For those of you not familiar, a ground hog in a small town in Pennsylvania (Punxsutawney Phil or Phil for short) is supposed to predict our length of winter weather by whether or not he sees his own shadow. Yes, I am being serious. Yes his "predictions" are then broadcast on the news. If he sees his shadow and returns to his hole, it means six more weeks of winter and if he does not then it means an "early spring". It is called Ground Hog Day. This has been a thing since 1887. There is a rather funny Bill Murray movie about it, for further reference.

Now, not to be a negative Nelly but I am highly suspicious of any rodent claiming to predict the weather. First off, good ol' Phil was wrong last year. He predicted an early spring and we instead ended up with one of the worst winters I have ever experienced. We are talking negative 29 degrees Fahrenheit at some points. Um, Phil your predictions suck.
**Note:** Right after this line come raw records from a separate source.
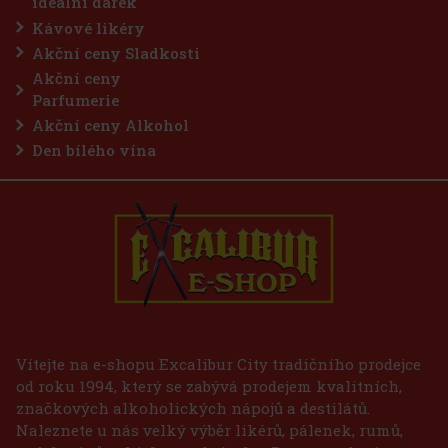
ideální dárek
Kávové likéry
Akční ceny Sladkosti
Akční ceny
Parfumerie
Akční ceny Alkohol
Den bílého vína
Vítejte na e-shopu Excalibur City tradičního prodejce
od roku 1994, který se zabývá prodejem kvalitních,
značkových alkoholických nápojů a destilátů.
Naleznete u nás velký výběr likérů, pálenek, rumů,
Secondly, I realize that even our own weather people are not accurate. We have all been repeatedly let down by them. In fact, a few weeks ago we were supposed to get a huge winter storm that was going to put us under several inches of snow. Most of us got a dusting. For some of us, not a single flurry was seen.

And it begs to question if a human person with state of the art radar equipment and a weather balloon can not accurately predict winter weather, how the hell can an overweight rodent that lives in the dirt do any better?
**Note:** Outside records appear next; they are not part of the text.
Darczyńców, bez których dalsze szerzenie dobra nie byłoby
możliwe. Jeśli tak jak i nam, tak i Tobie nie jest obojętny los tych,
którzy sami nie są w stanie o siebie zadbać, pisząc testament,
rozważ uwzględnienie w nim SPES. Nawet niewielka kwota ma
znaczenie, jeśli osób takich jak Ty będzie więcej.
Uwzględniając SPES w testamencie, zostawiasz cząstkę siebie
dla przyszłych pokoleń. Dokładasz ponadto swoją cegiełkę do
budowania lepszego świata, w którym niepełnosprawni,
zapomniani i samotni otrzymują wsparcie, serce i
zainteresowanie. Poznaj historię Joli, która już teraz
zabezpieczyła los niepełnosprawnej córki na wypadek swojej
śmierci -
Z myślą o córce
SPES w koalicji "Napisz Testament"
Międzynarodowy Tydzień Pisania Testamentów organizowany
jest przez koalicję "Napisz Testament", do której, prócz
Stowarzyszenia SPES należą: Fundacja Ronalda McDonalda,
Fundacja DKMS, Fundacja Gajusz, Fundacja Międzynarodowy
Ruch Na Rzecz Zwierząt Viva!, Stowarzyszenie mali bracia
And how, pray tell, do we really know what Phil sees anyway? It is not as if he wears top hat and monocle and strokes his handlebar mustache while speaking with a faint French accent, "I have seen my shadow, Monsieur. You shall have much winter this year". He doesn't speak....He is a groundhog. He eats, sleeps, rummages, and poops. He does not hold titillating conversations with humans. Although, he does occasionally bite them.

Believing a rat makes weather predictions makes as much sense as me holding my twenty two pound cat out of the first story window and claiming that if he meows at me, I will win the powerball lottery. It is absolutely ludicrous.

Who the hell knows what he sees. Maybe he sees psychedelic monkeys form the Wizard of Oz swooping down to grab Dorothy and her little dog too. Maybe he sees Julie Andrews dancing on the grassy mountainside singing "The Hills Are Alive With Music". Maybe he sees a giant delicious chocolate cake floating in the sky. I don't know if he sees his own shadow but I do know that what he does see every year on February 2nd is a bunch overly excited people acting oddly and praising an overgrown prairie dog hoping in vain that the dredge we all call Winter will soon cease it's icy precipitation. What Phil sees once a year is whackos. Crazy, nutty, whackos desperate for a little bit of sunlight and a smidge of warmth in the desolace we call February. He sees people that are clinging to a slim thread of the possibility that we may soon walk on the grass without getting snow in our shoes.  That's what he sees.... Desperation. It must be terrifying for him. Poor little guy.

That is a lot of pressure to put on a unsuspecting groundhog that has no idea why he is being carted around and cheered at once a year when all he wanted to do was eat some nuts and sleep in like all the other regular groundhogs get to do on this day.

So, in short Groundhog day is a tradition, albeit a weird and totally inaccurate tradition but a tradition none the less. However, that does not mean that I have to believe that my weather has anything to do with a hairy rodent seeing or not seeing something or rather what we imagine him to have seen out of our own desperation. Because it is silly and frankly, I am too tired to be silly right now.

If a college educated weather man can't accurately predict the weather with all of the gadgets at his disposal, I highly doubt an earth dwelling ground squirrel is going to do much better.....but stranger things have happened. So, we will see.